Ovid Therapeutics on Takeda's Phase 3 Study Results for Soticlestat

Ovid Therapeutics Inc., a biopharmaceutical firm focused on improving lives impacted by rare epilepsies and brain conditions, has reported findings from Takeda Pharmaceutical Company Limited's Phase 3 studies on soticlestat, a treatment for Dravet syndrome (DS) and Lennox-Gastaut syndrome (LGS). The studies, named SKYLINE and SKYWAY, have yielded mixed results.

The SKYLINE study, a multicenter, randomized, double-blind Phase 3 trial, aimed to evaluate soticlestat in patients with refractory DS. Despite narrowly missing its primary endpoint of reducing convulsive seizure frequency compared to placebo (with a p-value of 0.06), the study showed significant results in several secondary efficacy endpoints. These included improvements in seizure intensity, duration scales, responder rate, and measures of caregiver and clinician global impression of improvement, all achieving p-values of ≤ 0.008. Soticlestat's potential was also highlighted by previous Phase 2 ELEKTRA study findings, where it demonstrated a significant reduction in seizures from baseline compared to placebo in DS and LGS patients.

Conversely, the SKYWAY study, which evaluated soticlestat for refractory LGS, did not meet its primary endpoint of reducing major motor drop (MMD) seizure frequency. However, some pre-specified subgroups showed significant treatment effects on both the primary and secondary endpoints, necessitating further analysis.

Soticlestat was well tolerated in both studies, aligning with its known safety profile from earlier research. Takeda intends to discuss these findings with regulatory authorities to determine the next steps and plans to present the results at an upcoming scientific congress.

In a broader context, Ovid Therapeutics reflects on its independent R&D and financial strategies, emphasizing that their pipeline advancements are not reliant on soticlestat’s outcomes. The company has developed several promising candidates and platforms, including OV888, a ROCK2 inhibitor for cerebral cavernous malformations, and OV329, a GABA-aminotransferase inhibitor for refractory seizures. Ovid's KCC2 direct activator program, OV350, is also progressing, with first-in-human data expected by 2026.

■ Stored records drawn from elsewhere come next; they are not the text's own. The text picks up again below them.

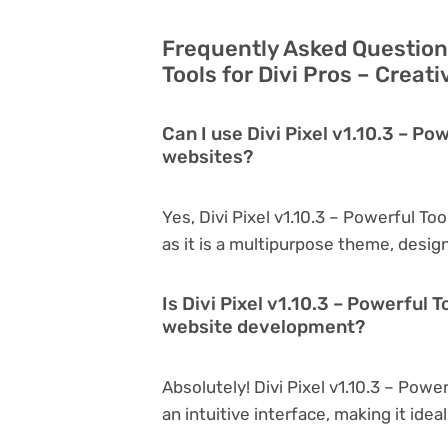
Frequently Asked Questions
Tools for Divi Pros – Creat
Can I use Divi Pixel v1.10.3 – Pow
websites?
Yes, Divi Pixel v1.10.3 – Powerful To
as it is a multipurpose theme, desig
Is Divi Pixel v1.10.3 – Powerful T
website development?
Absolutely! Divi Pixel v1.10.3 – Power
an intuitive interface, making it ide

The SKYLINE trial enrolled 144 subjects aged 2-21 years, all diagnosed with DS, and evaluated the efficacy, safety, and tolerability of soticlestat as an adjunctive therapy. Participants were randomized to receive either soticlestat or placebo in addition to their standard anti-seizure medications over a 16-week treatment period, consisting of a 4-week titration and a 12-week maintenance phase. Those who completed the study were offered the opportunity to continue in an open-label extension study, ENDYMION 2.

Similarly, the SKYWAY trial enrolled 270 subjects aged 2-55 years with LGS and followed the same structure in evaluating soticlestat. Both trials were adjudicated independently by the Epilepsy Study Consortium to ensure accurate diagnoses.

Ovid Therapeutics remains committed to advancing its pipeline with financial discipline. The company’s cash runway is projected to last through the first half of 2026, during which it anticipates achieving several clinical milestones, including safety and efficacy data from ongoing and upcoming studies of its various programs. These efforts underpin Ovid's mission to develop innovative treatments for complex neurological conditions, aiming to create significant value for patients and stakeholders alike.

Pending discussions with regulators about the soticlestat data, Takeda will determine the next regulatory steps, and Ovid will update its guidance on potential milestones and royalty payments linked to its agreement with Takeda. This strategic approach underscores Ovid's commitment to leveraging its scientific expertise and financial resources to bring novel therapies to patients in need.